Organisers of a “March Against Fear” planned for tomorrow to mark the Brussels terror attacks said they had cancelled the event after the authorities asked them to do so because of security fears.
“We understand this request. The security of our citizens is an absolute priority. We join the authorities in proposing a delay and ask people not to come this Sunday,” the organisers said in a statement.
The authorities earlier asked for the march to be put off, perhaps for several weeks, to allow the police to concentrate their resources on the investigation into the attacks which left 31 dead and 300 wounded.
“We invite the citizens tomorrow to not have this manifestation,” Interior Minister Jan Jambon said, speaking in English.

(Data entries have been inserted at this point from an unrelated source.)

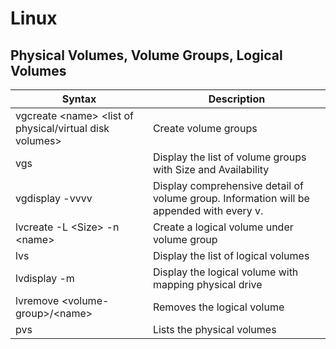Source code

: # Linux

## Physical Volumes, Volume Groups, Logical Volumes

| Syntax | Description |
| ---- | ------------- |
| vgcreate \<name> <list of physical/virtual disk volumes> | Create volume groups |
| vgs | Display the list of volume groups with Size and Availability |
| vgdisplay -vvvv | Display comprehensive detail of volume group. Information will be appended with every v.|
| lvcreate -L \<Size> -n \<name> <volume-group> | Create a logical volume under volume group |
| lvs | Display the list of logical volumes |
| lvdisplay -m | Display the logical volume with mapping physical drive |
| lvremove \<volume-group>/\<name>| Removes the logical volume|
| pvs | Lists the physical volumes |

In an earlier statement, the organisers said the march planned for tomorrow was meant to show that Brussels and the country at large refused to be intimidated by terrorism and that everyone stood together.
“This week, we, Belgian citizens have been attacked, in how we live, our customs, our rights, our liberty,” they said.
The first reaction in such events is to withdraw but on reflection, fear must give way to hope and the defence of our values.
Belgium earlier charged a suspect thought to be the fugitive third Brussels airport bomber with terrorist murder.
The airport suspect officially identified as Faycal C and named by local media as freelance journalist Faycal Cheffou who was arrested on Thursday night and investigators believe he could be the man pictured in airport surveillance footage alongside two other suicide bombers.
The third bomber, wearing a distinctive dark hat and white jacket, has been the subject of a massive manhunt after his device failed to go off in the attack at Zaventem airport.